Most people condemn social media as mind numbing and a waste of time. Used in the wrong way and this becomes alarmingly true but if you tune into some of the educated circles of twitter users then you can learn some surprising things.

I recently took part in my first SciParty. I know: nerd alert, but hang on before you form those pictures of me arriving at a house where the host has decorated using bacteria shaped balloons, lined up test tube shots and bought in some party poppers that shoot out glittery sperm when you pull the string. I attended the event wearing my trackies, slippers and an oversized jumper to battle the cold of my inadequately heated student house. Despite the party being an internet Twitter chat I still had on some good beats courtesy of BBC Radio 1 and bopped away whilst conversing with people from all over the world.

Genetically modified organisms (GMOs) were the subject of conversation hosted by two scientists with doctorates and vastly more scientific experience than me. These people were there to direct the flow of conversation, starting off new topics of discussion and replying frantically to as many tweets as they could. Frantic is a good word describe a twitter chat; my notifications were going ten to the dozen as I took part in more sub conversations, asked questions and answered a few with facts and my own opinion.

I really felt part of something and it was great that people were responding to me and building on what I had said as I was doing with other people. In the space of an hour I learnt that sweet potatoes were genetically modified 8,000 years ago, Maris Piper potatoes were genetically modified to ward off a disease and bananas didn’t used to be the smooth fruit that we are used to today. One very ‘out there’ GMO story that was brought up was about some goats that have been engineered so that their milk can produce biosteel! It all sounds like the stuff of science fiction and something that a lot of people won’t be willing to accept until long distance space flight is also a reality!

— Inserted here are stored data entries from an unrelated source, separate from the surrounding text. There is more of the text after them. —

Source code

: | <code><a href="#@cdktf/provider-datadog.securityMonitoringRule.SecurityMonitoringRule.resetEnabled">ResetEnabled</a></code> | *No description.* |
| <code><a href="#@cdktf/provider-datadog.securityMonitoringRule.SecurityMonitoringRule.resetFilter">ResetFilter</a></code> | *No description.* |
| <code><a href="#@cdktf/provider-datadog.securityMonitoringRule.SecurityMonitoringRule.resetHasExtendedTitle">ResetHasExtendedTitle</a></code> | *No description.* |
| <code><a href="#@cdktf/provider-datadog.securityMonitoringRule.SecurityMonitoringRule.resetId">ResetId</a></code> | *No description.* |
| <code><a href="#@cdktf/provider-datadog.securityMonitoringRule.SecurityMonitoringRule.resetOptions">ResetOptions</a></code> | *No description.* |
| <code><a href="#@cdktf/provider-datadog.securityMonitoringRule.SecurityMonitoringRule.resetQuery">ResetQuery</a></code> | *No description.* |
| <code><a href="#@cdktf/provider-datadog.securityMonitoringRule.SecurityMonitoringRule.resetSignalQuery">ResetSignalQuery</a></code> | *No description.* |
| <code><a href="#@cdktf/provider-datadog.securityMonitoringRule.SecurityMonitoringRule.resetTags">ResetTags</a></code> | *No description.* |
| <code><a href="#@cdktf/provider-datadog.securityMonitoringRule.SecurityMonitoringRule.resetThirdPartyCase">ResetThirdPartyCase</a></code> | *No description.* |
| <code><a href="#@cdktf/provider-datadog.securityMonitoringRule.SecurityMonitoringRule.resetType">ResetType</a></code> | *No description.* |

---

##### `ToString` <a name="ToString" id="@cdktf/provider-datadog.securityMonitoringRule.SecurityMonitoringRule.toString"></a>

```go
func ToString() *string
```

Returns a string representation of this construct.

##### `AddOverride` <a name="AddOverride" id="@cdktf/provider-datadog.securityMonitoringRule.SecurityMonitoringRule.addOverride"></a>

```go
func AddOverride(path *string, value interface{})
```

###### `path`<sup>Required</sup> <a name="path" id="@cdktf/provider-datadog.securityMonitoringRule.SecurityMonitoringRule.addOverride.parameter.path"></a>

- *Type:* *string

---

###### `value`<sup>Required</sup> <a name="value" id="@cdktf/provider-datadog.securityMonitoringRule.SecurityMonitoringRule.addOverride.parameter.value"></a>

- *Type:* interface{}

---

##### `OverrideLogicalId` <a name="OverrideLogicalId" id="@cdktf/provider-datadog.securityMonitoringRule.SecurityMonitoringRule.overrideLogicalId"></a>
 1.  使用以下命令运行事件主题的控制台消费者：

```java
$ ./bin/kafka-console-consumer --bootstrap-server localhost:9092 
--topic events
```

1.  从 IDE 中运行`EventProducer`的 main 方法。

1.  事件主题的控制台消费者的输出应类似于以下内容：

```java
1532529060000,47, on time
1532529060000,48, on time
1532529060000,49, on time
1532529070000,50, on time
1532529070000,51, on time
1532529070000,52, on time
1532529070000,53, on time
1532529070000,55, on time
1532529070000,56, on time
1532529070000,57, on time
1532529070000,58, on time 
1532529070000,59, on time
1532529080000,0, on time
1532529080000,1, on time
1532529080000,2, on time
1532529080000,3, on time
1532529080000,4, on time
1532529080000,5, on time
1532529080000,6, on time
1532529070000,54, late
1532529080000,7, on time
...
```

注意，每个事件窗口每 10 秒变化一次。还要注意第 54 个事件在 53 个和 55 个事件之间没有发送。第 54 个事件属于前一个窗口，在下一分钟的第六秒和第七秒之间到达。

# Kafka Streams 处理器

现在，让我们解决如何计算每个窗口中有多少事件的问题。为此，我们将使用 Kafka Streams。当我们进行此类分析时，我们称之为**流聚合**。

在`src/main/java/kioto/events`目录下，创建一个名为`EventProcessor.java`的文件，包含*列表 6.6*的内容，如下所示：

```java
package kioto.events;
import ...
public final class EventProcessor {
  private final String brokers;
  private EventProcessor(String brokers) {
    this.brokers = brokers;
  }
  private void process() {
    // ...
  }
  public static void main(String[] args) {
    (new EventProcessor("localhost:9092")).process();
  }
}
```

Because I interacted with all sorts of interesting and knowledgeable people I found new twitter users to follow and also gained a few new followers along the way; a great way to boost my ego! I also have a lot of reading to get through; there were recommended articles and papers flying all over my screen and a lot of them I really want to read so that I can understand this field a bit more!

As with every good discussion there were a few people having disagreements and while I didn’t get into any fist fights I found myself actively disagreeing with someone on the definition of science communication. It may seem a cowards way to go about it but apart from the fact that they were a stranger and I had no other means by which to channel my opinion that they were being narrow minded, it seemed a good idea. I did observe one conversation in which it appeared two people were battling their knowledge against each other, stating their professions to validate their point and then ‘dissing’ the others response. Science at its best. Or worst. Who knows.

So then, it seems that Twitter can be a good thing. If you tune into something that you’re interested in; a subject that you want to know a bit more about and not what your favourite celebrity is having for their 11 o’clock snack, you can expand your horizons. Instead of tweeting Donald Trump about how much of a mug he is, tweet someone that will listen about something that you’ve wanted to know for a while. That way you can tell your lecturer who spots you on your phone all about the negative effects of frowning. Just a thought.